## [WORK TO BE COMPLETED]
Look for the string "ahead" in the listing. Copy each line that has it.

## [SUPPLIED RECORDS]
BEGIN

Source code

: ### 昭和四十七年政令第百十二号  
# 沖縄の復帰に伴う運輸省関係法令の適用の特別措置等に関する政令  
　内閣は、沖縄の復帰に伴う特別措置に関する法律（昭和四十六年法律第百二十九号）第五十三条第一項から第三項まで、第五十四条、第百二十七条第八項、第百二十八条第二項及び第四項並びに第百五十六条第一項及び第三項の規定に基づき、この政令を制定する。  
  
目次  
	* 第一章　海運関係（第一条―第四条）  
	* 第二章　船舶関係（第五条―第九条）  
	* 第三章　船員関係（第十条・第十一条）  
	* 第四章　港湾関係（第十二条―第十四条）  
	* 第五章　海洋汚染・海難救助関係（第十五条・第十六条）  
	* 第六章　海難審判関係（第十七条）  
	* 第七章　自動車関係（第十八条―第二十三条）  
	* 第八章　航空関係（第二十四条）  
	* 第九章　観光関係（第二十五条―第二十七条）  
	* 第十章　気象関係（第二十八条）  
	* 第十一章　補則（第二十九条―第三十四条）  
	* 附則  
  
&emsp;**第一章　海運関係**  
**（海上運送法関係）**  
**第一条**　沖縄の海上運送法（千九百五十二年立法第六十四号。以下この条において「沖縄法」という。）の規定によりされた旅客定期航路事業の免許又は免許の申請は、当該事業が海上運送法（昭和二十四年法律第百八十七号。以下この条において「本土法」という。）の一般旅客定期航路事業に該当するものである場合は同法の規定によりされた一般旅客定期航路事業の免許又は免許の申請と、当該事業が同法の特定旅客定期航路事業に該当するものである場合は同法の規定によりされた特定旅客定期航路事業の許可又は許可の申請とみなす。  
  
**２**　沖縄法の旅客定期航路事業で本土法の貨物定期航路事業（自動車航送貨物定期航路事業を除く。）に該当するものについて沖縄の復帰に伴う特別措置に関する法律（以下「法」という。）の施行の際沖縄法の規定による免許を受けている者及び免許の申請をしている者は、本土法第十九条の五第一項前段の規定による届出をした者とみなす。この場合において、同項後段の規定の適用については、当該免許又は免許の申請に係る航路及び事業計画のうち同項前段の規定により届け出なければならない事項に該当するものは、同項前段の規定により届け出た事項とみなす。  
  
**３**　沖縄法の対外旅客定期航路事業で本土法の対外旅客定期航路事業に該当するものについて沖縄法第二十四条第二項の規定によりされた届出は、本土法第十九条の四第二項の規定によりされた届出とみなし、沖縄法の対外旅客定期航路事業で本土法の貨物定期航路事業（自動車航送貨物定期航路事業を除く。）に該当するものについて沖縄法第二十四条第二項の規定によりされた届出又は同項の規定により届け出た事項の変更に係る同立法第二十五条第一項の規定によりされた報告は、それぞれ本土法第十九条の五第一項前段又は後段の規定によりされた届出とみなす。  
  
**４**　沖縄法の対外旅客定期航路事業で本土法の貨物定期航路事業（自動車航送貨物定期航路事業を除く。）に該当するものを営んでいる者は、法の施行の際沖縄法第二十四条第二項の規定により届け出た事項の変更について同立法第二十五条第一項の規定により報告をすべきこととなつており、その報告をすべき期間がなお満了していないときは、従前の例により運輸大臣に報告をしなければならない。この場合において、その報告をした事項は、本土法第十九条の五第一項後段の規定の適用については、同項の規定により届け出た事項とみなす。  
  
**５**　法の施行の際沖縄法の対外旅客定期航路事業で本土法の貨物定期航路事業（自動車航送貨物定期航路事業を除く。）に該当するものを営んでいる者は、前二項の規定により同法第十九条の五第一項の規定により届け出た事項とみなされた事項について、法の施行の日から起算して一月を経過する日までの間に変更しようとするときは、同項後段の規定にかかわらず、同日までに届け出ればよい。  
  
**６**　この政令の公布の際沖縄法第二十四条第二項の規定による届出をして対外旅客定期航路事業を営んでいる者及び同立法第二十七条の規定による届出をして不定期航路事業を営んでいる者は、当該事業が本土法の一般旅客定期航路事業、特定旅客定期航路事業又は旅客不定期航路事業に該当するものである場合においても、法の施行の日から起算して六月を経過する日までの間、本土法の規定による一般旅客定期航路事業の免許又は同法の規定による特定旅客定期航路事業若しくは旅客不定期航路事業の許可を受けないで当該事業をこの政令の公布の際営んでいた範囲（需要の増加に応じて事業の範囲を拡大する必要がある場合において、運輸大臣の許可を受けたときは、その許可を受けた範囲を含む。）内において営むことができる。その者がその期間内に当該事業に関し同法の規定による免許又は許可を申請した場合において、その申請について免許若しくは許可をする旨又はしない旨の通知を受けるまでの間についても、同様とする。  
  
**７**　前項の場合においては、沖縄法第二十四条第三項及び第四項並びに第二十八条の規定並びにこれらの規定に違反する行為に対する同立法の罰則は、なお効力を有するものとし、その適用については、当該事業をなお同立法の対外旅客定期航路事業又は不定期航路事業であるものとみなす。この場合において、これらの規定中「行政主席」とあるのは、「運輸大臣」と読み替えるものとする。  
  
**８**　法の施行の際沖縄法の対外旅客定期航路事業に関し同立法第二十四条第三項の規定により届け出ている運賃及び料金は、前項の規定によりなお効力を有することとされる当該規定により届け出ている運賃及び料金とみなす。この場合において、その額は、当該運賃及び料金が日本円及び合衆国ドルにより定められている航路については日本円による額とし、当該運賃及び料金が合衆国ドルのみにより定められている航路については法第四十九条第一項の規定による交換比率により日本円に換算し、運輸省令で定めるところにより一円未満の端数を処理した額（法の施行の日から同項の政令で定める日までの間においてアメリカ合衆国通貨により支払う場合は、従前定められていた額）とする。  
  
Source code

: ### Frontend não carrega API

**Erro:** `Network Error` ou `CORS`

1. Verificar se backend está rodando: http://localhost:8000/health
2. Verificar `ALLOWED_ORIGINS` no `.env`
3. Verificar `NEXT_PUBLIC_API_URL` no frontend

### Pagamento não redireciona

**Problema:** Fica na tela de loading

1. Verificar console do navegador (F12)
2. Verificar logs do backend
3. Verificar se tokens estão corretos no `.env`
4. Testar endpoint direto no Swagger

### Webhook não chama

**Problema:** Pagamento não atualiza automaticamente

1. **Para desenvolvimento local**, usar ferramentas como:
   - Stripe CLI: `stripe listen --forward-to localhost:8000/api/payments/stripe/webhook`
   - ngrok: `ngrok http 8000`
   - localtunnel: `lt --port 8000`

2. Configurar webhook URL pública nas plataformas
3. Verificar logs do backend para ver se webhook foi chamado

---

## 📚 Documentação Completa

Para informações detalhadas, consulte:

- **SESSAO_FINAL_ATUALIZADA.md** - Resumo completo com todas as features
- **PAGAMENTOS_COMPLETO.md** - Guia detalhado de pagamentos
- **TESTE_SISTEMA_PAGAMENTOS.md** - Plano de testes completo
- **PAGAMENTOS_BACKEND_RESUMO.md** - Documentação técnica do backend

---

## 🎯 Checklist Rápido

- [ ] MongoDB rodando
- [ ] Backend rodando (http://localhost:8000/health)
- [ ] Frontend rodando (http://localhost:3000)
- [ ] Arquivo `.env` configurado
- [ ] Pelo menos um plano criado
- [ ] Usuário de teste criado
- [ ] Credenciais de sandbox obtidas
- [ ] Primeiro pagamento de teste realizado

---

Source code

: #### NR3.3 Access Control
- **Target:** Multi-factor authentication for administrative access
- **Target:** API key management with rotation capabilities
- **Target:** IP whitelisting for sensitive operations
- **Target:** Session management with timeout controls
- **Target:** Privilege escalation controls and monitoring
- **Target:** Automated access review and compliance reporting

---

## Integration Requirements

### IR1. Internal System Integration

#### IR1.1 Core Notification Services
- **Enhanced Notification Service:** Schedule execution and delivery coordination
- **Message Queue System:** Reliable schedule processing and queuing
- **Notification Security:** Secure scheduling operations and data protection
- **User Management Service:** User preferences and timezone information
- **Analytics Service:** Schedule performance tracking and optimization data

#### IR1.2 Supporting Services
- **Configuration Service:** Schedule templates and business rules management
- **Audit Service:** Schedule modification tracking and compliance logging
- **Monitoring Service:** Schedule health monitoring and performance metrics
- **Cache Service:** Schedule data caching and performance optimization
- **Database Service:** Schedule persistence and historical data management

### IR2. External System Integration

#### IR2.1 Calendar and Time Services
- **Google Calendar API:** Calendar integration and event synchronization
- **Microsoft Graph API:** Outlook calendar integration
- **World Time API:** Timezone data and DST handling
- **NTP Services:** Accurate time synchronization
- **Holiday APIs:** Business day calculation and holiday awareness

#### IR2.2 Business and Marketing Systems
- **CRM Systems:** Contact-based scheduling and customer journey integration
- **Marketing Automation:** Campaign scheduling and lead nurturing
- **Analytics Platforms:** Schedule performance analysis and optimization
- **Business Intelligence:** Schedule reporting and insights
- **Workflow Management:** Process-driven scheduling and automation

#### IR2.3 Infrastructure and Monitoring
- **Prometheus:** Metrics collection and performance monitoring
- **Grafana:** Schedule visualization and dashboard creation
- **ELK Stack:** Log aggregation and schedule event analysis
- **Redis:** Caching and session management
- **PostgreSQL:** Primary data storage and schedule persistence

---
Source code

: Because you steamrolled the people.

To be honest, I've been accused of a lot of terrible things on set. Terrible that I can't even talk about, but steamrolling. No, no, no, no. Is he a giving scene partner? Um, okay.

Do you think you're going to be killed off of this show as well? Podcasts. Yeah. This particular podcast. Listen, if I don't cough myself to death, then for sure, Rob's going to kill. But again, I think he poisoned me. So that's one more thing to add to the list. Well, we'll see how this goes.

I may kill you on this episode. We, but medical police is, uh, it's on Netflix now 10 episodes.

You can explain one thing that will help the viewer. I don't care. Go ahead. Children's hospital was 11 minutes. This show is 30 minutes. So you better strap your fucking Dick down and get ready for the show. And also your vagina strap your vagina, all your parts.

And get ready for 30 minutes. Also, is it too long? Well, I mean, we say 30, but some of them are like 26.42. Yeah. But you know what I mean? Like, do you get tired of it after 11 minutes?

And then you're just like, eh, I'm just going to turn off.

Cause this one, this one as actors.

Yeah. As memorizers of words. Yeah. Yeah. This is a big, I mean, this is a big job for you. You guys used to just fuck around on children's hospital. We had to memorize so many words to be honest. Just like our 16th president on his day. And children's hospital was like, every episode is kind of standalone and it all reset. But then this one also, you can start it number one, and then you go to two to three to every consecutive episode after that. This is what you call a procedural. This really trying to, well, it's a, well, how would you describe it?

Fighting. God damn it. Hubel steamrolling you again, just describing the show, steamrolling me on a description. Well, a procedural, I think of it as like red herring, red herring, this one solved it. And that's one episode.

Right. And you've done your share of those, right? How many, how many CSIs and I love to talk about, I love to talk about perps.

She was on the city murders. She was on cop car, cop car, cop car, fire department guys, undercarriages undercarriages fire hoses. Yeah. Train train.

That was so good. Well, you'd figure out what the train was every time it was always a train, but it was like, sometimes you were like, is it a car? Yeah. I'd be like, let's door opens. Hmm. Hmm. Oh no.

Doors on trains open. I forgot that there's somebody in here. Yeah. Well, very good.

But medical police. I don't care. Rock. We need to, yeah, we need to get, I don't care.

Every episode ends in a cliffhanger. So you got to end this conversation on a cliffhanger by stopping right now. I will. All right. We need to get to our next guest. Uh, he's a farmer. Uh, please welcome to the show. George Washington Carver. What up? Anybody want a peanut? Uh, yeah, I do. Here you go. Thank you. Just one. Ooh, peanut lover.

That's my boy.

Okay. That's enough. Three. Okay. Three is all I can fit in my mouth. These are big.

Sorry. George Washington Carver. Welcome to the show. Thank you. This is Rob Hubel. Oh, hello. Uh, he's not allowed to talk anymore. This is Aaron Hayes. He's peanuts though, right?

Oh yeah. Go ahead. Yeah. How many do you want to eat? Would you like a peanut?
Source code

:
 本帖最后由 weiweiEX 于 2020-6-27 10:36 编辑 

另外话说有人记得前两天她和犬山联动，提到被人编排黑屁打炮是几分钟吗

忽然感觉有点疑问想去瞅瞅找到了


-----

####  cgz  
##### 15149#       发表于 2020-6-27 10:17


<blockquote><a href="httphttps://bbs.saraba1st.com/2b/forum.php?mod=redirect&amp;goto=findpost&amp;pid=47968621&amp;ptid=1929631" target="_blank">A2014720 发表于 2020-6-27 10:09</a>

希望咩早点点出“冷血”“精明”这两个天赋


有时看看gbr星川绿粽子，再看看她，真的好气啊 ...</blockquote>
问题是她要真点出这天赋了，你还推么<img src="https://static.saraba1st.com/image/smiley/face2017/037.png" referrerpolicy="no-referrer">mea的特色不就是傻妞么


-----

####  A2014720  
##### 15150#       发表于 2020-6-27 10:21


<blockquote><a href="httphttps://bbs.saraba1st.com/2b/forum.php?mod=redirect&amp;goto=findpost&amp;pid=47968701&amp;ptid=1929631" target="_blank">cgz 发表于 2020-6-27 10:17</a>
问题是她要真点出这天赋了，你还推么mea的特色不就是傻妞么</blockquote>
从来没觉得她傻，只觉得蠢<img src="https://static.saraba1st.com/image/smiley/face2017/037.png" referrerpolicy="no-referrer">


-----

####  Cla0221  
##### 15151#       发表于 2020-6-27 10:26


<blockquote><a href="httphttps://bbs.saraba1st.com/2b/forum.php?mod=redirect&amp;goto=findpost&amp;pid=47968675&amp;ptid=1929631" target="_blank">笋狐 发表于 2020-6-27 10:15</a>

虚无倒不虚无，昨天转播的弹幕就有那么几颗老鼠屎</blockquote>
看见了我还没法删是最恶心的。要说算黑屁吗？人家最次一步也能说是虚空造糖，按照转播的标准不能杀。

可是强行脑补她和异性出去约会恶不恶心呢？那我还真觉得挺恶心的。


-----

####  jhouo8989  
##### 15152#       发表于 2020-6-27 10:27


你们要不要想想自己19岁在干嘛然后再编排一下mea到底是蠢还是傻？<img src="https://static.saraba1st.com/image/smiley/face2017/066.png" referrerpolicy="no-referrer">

END

## [COMPLETED TASK]
You can explain one thing that will help the viewer. I don't care. Go ahead. Children's hospital was 11 minutes. This show is 30 minutes. So you better strap your fucking Dick down and get ready for the show. And also your vagina strap your vagina, all your parts.
Oh yeah. Go ahead. Yeah. How many do you want to eat? Would you like a peanut?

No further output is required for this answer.